ID The name of ID of observations. Default is NULL.
parallel Parallel computing option.Default is FALSE.
... Other parameters.
complete_address("食宝街")
Please register amap account or baidu map account to apply for Key before use.
#> $address_original
#>[1] "食宝街"
#>$address_formatted
#>[1] "北京市海淀区中关村大街15号B678"
#>$address_completed
#>[1] "北京市北京市海淀区食宝街"
#>$address_description
#>[1] "北京市海淀区中关村大街15号B678(中关村内,e世界财富中心南137米)"
#>$province
#>[1] "北京市"
#>$city
#>[1] "北京市"
#>$district
#>[1] "海淀区"
#>$lng
#>[1] 116.3211
#>$lat
#>[1] 39.98661
#>$address_integrity
#>[1] 0
再举个多个地址的栗子
add = multi_complete_address(list(x = "食宝街",y = "北京清华大学",z = "天安门"))
#install.packages("creditmodel")
require(creditmodel)
plot_table(cbind(names(add),t(add)))
+++
地址相似度是通过计算地址之间的文本相似度来衡量的,包括余弦相似度和jaccard相似度。
address_similarity is used for computing jaccard and cos similarity between addresses.
multi_address_similarity(dat, x_list = NULL, ID = NULL, ex_cols = NULL, method = "cos", engine = NULL, quick_seg = TRUE)
address_similarity(add_list, method = "cos", engine = NULL,quick_seg = TRUE)
dat data.frame contanis address variables.
x_list
Names of addresses.
ID
The name of ID of observations. Default is NULL.
ex_cols
A list of excluded variables. Regular expressions can also be used to match variable names. Default is NULL.
method
jaccard similarity or cos similarity,Default is "cos".
engine
Words segment engine of jiebaR
packages.
quick_seg
Logical,quick segmentation of sentence.

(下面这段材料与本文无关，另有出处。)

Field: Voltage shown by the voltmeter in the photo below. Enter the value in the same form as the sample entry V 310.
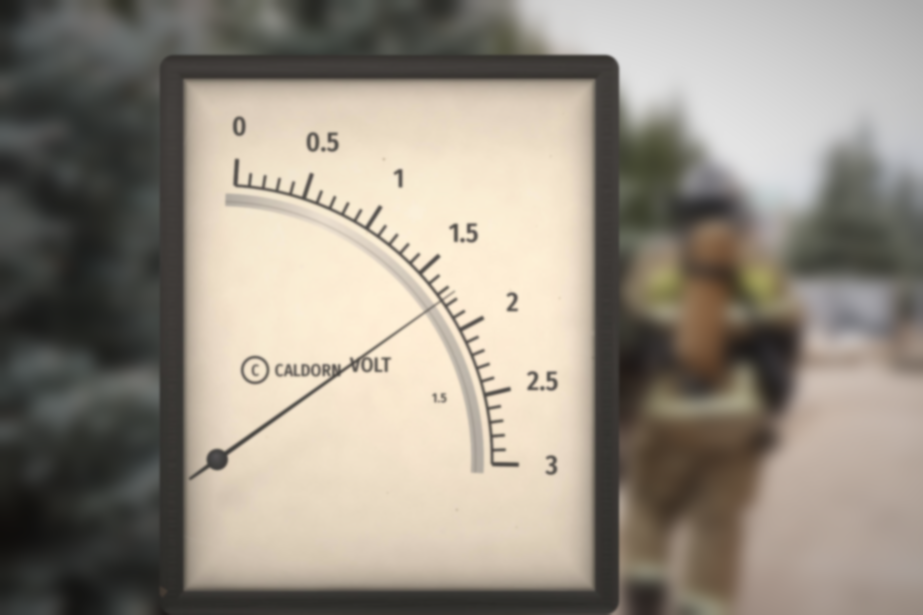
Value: V 1.75
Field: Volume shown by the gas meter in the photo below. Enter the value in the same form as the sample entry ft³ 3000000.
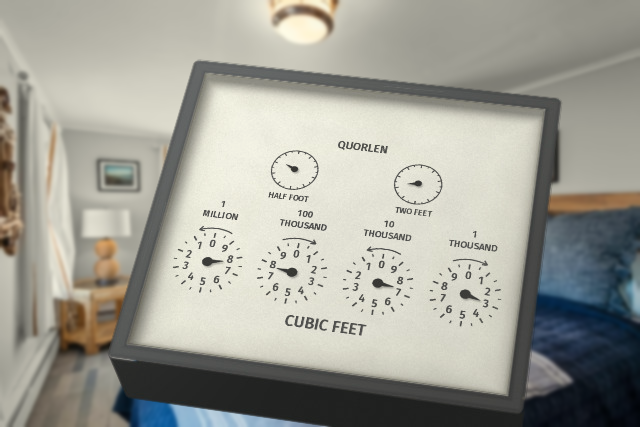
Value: ft³ 777300
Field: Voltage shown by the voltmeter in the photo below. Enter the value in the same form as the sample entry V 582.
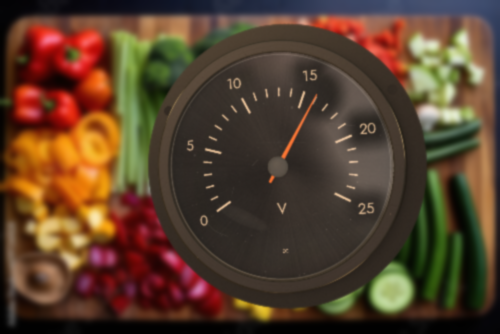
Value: V 16
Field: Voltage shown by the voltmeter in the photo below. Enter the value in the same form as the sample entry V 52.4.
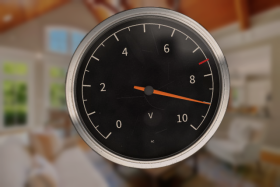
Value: V 9
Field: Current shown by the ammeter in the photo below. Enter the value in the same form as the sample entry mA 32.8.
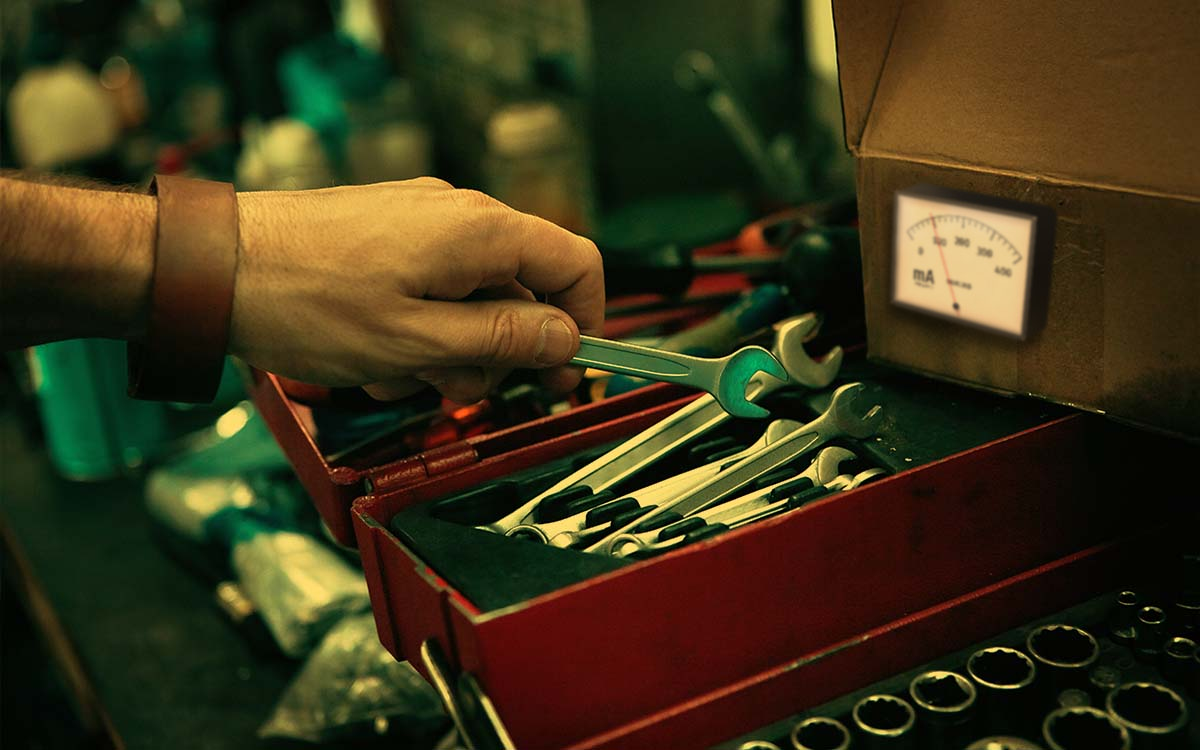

Default is TRUE.
add_list
A list of addresses.
x = "北京中关村食宝街"
y= "北京食宝街"
z = "食宝街"
#jaccard相似度
multi_address_similarity(data.frame(x=x,y=y,z = z), method = 'jaccard',quick_seg = FALSE)
#> ID x_sim_y x_sim_z y_sim_z
#> 1 0.666667 0.333333 0.5
#余弦相似度
multi_address_similarity(data.frame(x=x,y=y,z = z), method = 'cos',quick_seg = FALSE)
#> ID x_sim_y x_sim_z y_sim_z
#> 1 1 1 1
#jaccard相似度但地址文本处理采用快速分词模式
multi_address_similarity(data.frame(x=x,y=y,z = z), method = 'jaccard',quick_seg = TRUE)
#> ID x_sim_y x_sim_z y_sim_z
#> 1 0.571429 0.428571 0.75
+++
地址之间的距离计算是通过地址之间的经纬度计算的,需要先获得地址的经纬度,然后再计算距离。
add_list = list("重庆","北京","上海","深圳","广州")
add_com = multi_complete_address(add_list)
dist_all = multi_address_distance(add_com)
require(creditmodel)
plot_table(cbind(names(dist_all[-1]),t(dist_all[-1])))
+++
将经纬度转换为地址
#单个经纬度
lat_lng_to_address(lat = 31.231078,lng = 121.699373,key = NULL)
#> $address_formatted
#>[1] "上海市浦东新区石路"
#>$address_description
#>[1] "上海市浦东新区石路(潘家宅西南455米)"
#>$province
#>[1] "上海市"
#>$city
#>[1] "上海市"
#>$district
#>[1] "浦东新区"
#多个经纬度
add = lat_lng_to_address_all(lat = c(30.00,40.00), lng = c(120,110),parallel = FALSE)
require(creditmodel)
plot_table(add)